L’export de la musique française reste solide. Quelles sont les priorités pour renforcer son rayonnement international ?

Il n’y a pas de territoire unique prioritaire. Tout dépend des artistes et de leur trajectoire. Les stratégies s’adaptent en fonction des marchés où l’on observe des signaux positifs. Ce qui a profondément changé, c’est notre capacité d’analyse. Les données issues du streaming permettent aujourd’hui d’identifier très finement les zones de croissance, les publics, les usages. Cela permet d’ajuster les stratégies en temps réel et d’accompagner plus efficacement le développement international des artistes.

Les nouvelles règles de comptabilisation visent à renforcer la transparence des classements…

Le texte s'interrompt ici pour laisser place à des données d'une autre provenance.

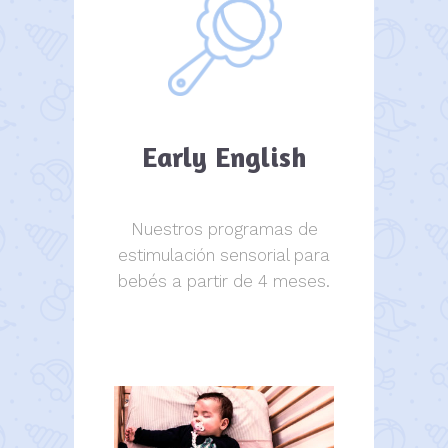
Early English
Nuestros programas de
estimulación sensorial para
bebés a partir de 4 meses.
estimulación sensorial.
estimulación sensorial.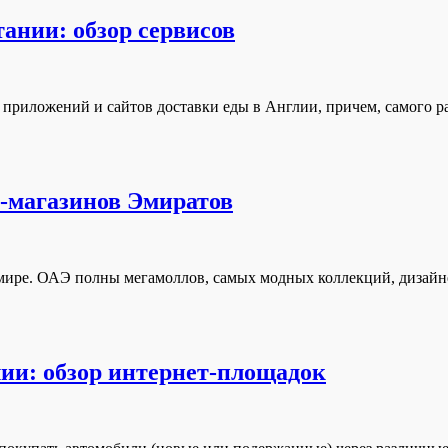
ании: обзор сервисов
ь приложений и сайтов доставки еды в Англии, причем, самого р
т-магазинов Эмиратов
мире. ОАЭ полны мегамоллов, самых модных коллекций, дизайнер
лии: обзор интернет-площадок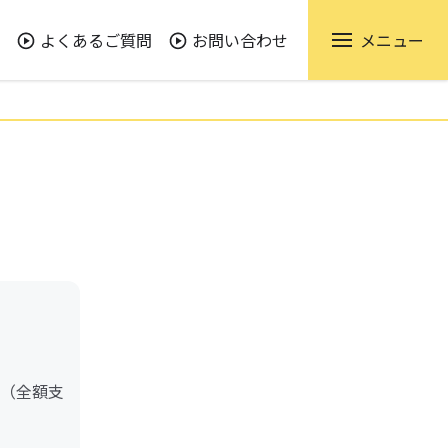
よくあるご質問
お問い合わせ
メニュー
（全額支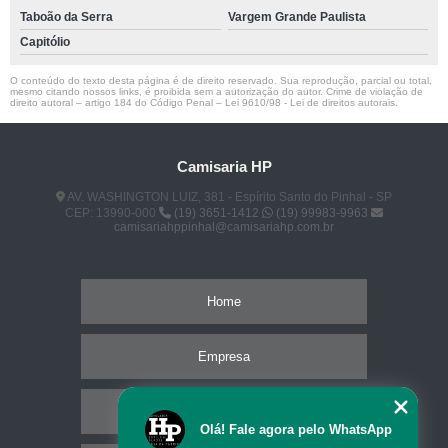
Taboão da Serra
Vargem Grande Paulista
Capitólio
O conteúdo do texto desta página é de direito reservado. Sua reprodução, parcial ou total,
mesmo citando nossos links, é proibida sem a autorização do autor. Crime de violação de
direito autoral – artigo 184 do Código Penal –
Lei 9610/98 - Lei de direitos autorais
.
Camisaria HP
AV. WASHINGTON LUIZ, 381 - Espírito Santo do Pinhal - SP
CEP: 13990-000
(19) 3651-1412
(19) 99983-9963
camisariahppinhal@camisariahp.com.br
Home
Empresa
Missão
Olá! Fale agora pelo WhatsApp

Les classements étaient déjà robustes, mais il est normal qu’ils évoluent avec le marché. Cette année, nous avons renforcé certaines règles, notamment pour encadrer les pratiques de bundles. L’objectif est simple : garantir que les classements reflètent un engagement réel du consommateur. Si un album est acheté de manière contrainte, parce qu’il est associé à un billet de concert, cela biaise la lecture. Désormais, le consommateur doit pouvoir choisir clairement entre acheter séparément ou non. C’est une question de transparence et de crédibilité.

Enfin, l’IA est au cœur de nombreux débats. Comment percevez-vous son évolution dans l’industrie musicale ?

Il faut d’abord rappeler que l’intelligence artificielle est présente dans les studios depuis des décennies. Ce qui change aujourd’hui, c’est l’IA générative. Comme toujours, notre industrie s’adapte aux innovations. Mais il y a un principe non négociable : le respect du droit d’auteur et des droits voisins. Si des modèles d’IA utilisent des contenus protégés pour s’entraîner, ils doivent obtenir l’autorisation des ayants droit. C’est une question fondamentale de respect de la propriété. Aujourd’hui, le principal enjeu, c’est la transparence : ces modèles sont encore des boîtes noires. Des évolutions législatives sont en cours pour permettre de mieux tracer l’utilisation des contenus. C’est indispensable pour garantir un cadre équitable.